At least 11 states have built one lakh kilometre of roads using discarded plastic

With about 6,000 tonnes of daily plastic waste not being recycled in India, now many government agencies are also stepping up to bridge the gap. In a first, the Bengaluru unit of National Highway Authority of India (NHAI) used plastic waste to partially build a road. The road management agency laid 600m of a service road on the stretch of Bengaluru-Hyderabad highway.

SP Somashekar, one of the directors at NHAI, Bengaluru, told TNIE,

“For the first time, we have used 4% of plastic waste along with the bitumen and crushed aggregate used in road construction. It has been done as overlay work at a service road on NH-44 in Peresandra village, near Chikkaballapur. While 300m of the road was laid last week, we completed another 300m this week.”

Now, NHAI plans to lay over 4km stretch of the same road using plastic waste. The agency reportedly bought one tonne of plastic waste chips costing Rs 30,000 from a private firm.

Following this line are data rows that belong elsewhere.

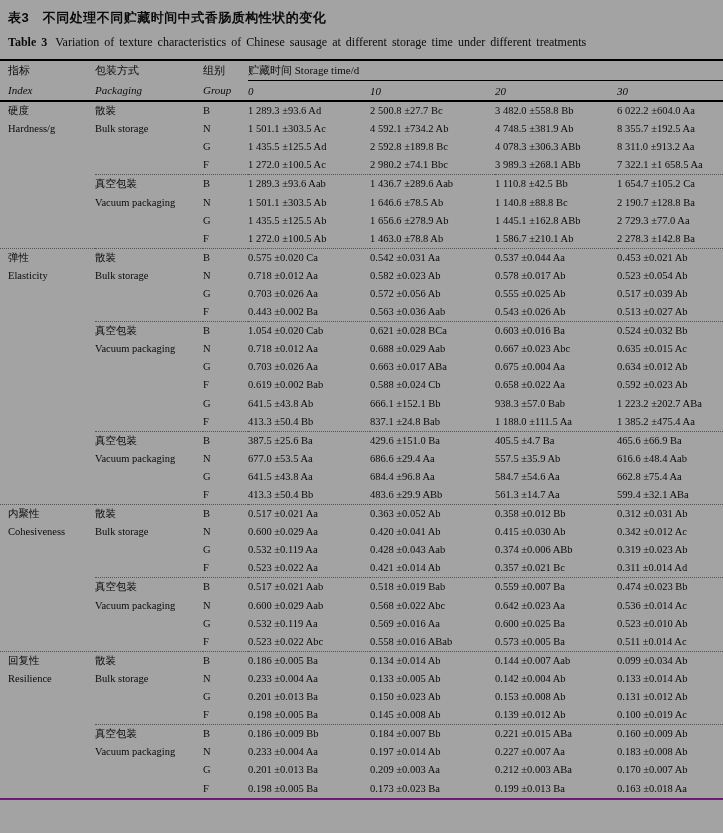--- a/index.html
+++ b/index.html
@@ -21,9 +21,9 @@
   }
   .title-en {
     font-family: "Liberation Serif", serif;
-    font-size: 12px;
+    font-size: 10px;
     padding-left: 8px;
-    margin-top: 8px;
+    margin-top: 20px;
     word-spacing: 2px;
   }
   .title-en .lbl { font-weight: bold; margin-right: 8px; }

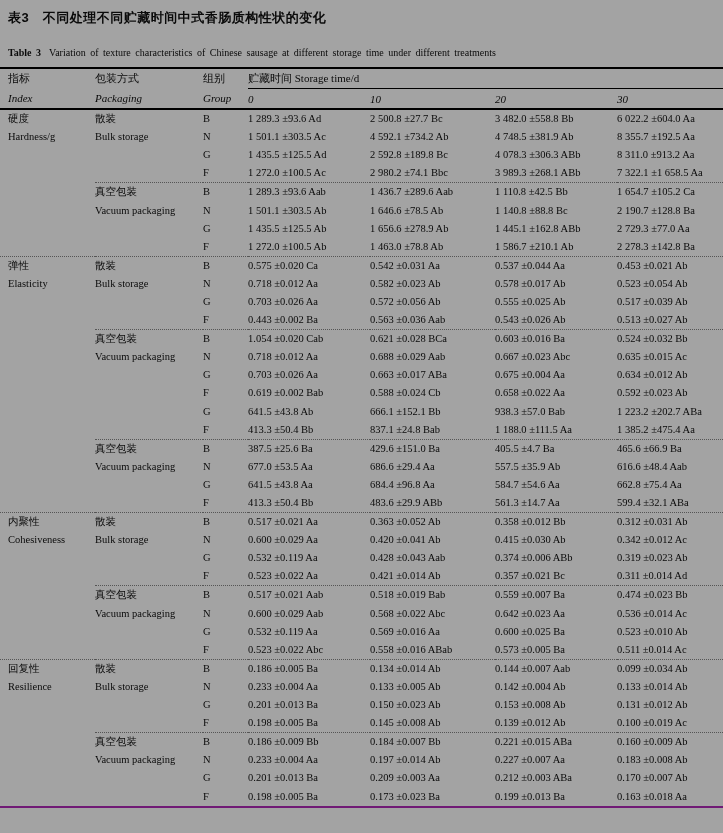--- a/index.html
+++ b/index.html
@@ -28,12 +28,12 @@
   }
   .title-en .lbl { font-weight: bold; margin-right: 8px; }
   table.tex {
-    margin-top: 9px;
+    margin-top: 0;
     width: 723px;
     table-layout: fixed;
     border-collapse: collapse;
     border-top: 2px solid #000;
-    border-bottom: 2px solid #701a75;
+    border-bottom: 6px solid #701a75;
   }
   table.tex th, table.tex td {
     font-weight: normal;

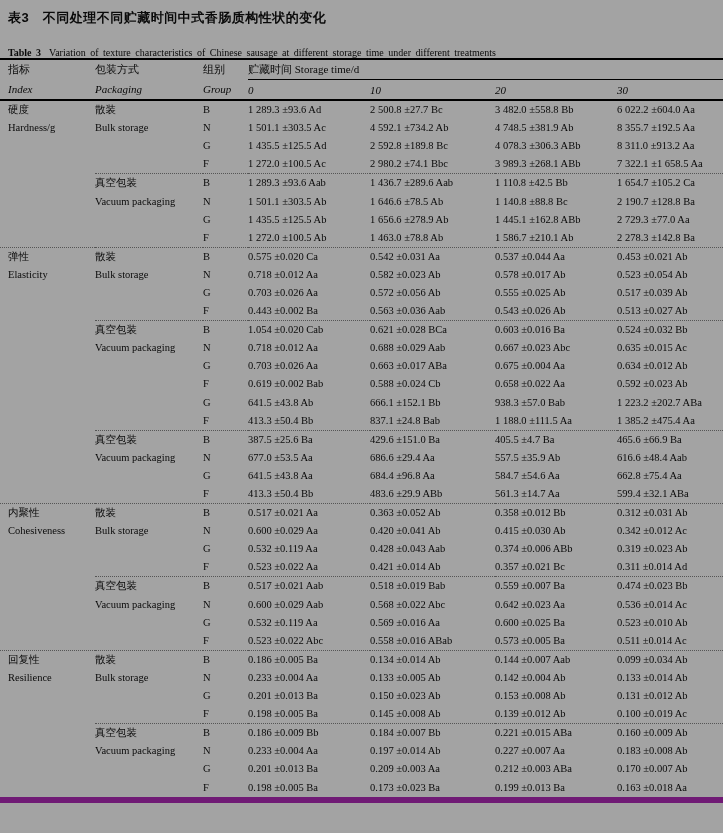--- a/index.html
+++ b/index.html
@@ -209,7 +209,7 @@
           <td></td>
           <td></td>
           <td>F</td>
-          <td>0.443 ±0.002 Ba</td>
+          <td>0.619 ±0.001 Ba</td>
           <td>0.563 ±0.036 Aab</td>
           <td>0.543 ±0.026 Ab</td>
           <td>0.513 ±0.027 Ab</td>

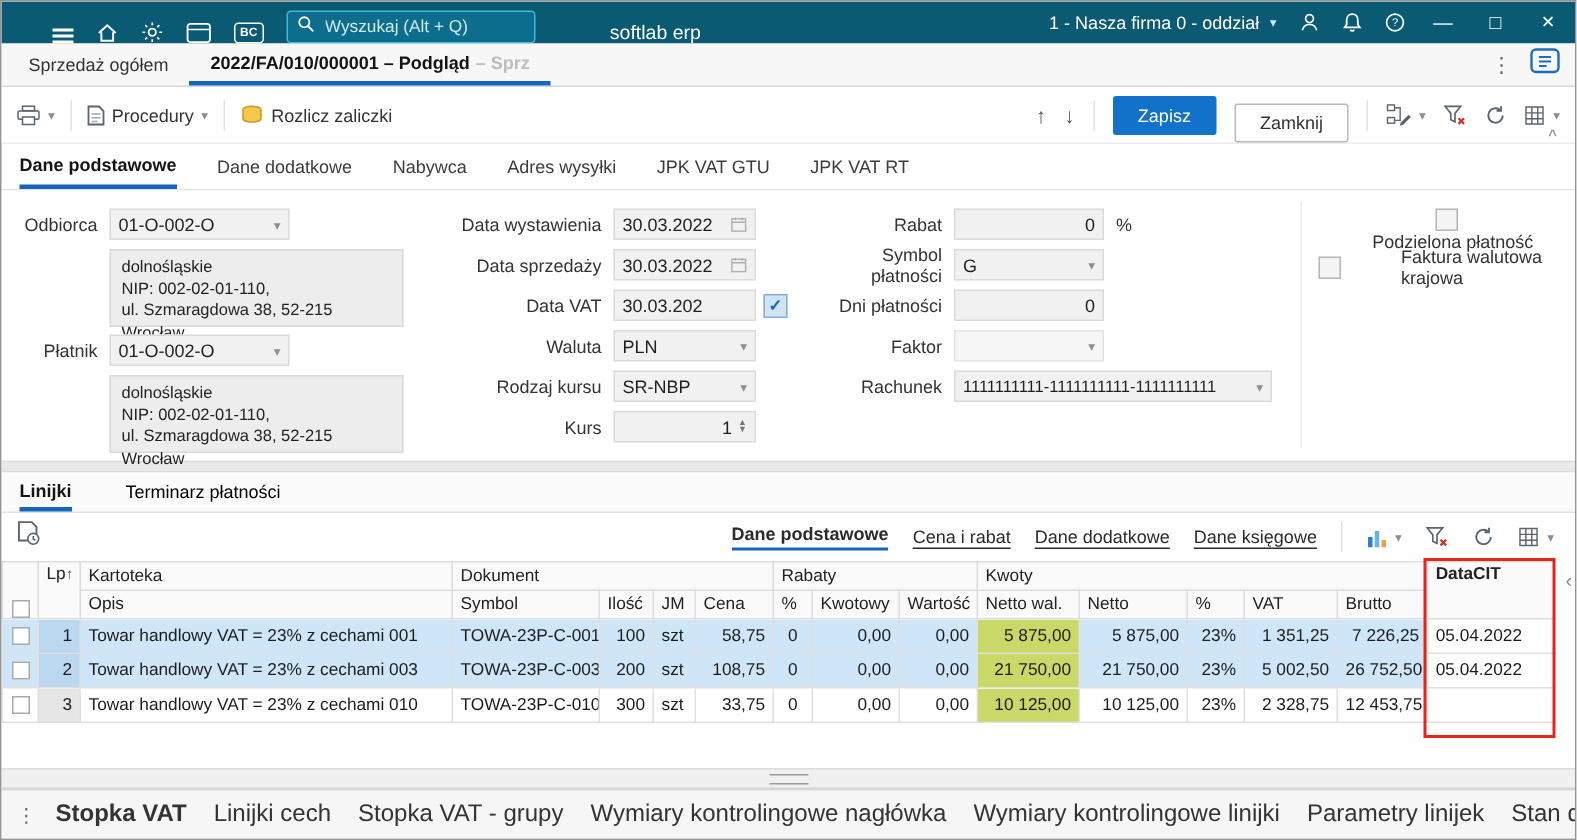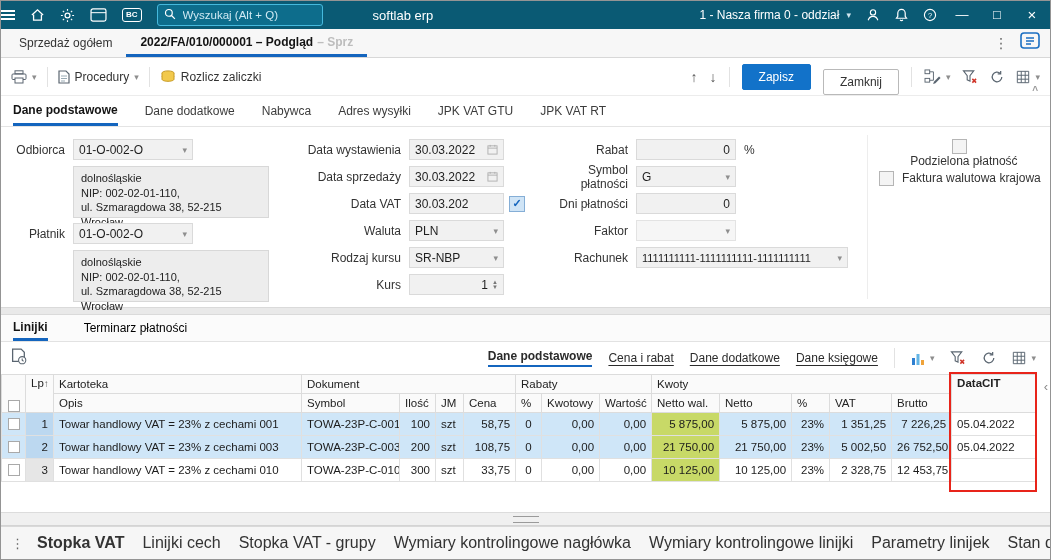--- a/index.html
+++ b/index.html
@@ -8,7 +8,7 @@
     background:#fff;overflow:hidden;position:relative;}
 
   
-  .topbar{flex:0 0 28px;background:#0a5a74;display:flex;align-items:center;color:#fff;}
+  .topbar{flex:0 0 28px;background:#0a5a74;display:flex;align-items:flex-end;color:#fff;padding-left:34px;}
   .tico{margin-right:15px;display:flex;align-items:center;cursor:default;}
   .burger{width:14px;height:10px;display:flex;flex-direction:column;justify-content:space-between;}
   .burger i{height:2px;background:#fff;display:block;}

Not the first plastic road in India

Last year, Madurai’s Thiagarajar College of Engineering revealed that at least 11 states have built one lakh kilometre of roads using discarded plastic. In November 2015, the Union government issued an order, making it mandatory for all road developers to use waste plastic in road construction.

Chennai has reportedly used 1,600 tonnes of plastic waste to construct over 1,000 km of roads since 2011. Earlier this year, the Lucknow Development Authority also constructed a stretch of road using plastic waste. Meghalaya’s Chief Minister Conrad Sangma issued a directive to use single-use plastic across the state in the construction of roads.

Are plastic roads better?

According to a research paper published at the International Journal of Scientific and Research Publications, the durability of the roads laid out with shredded plastic waste was found to be much more compared with roads with asphalt with the ordinary mix. Plastics not only strengthened the road construction but also increased the road life as well. It also eliminated the need to segregate plastic waste and thus increasing the recyclability of plastic waste.

However, some studies show that plastics in the road can break down into microplastics which find their way into the human food chain. Also, making roads with pure plastics can lead to structural weakness upon melting.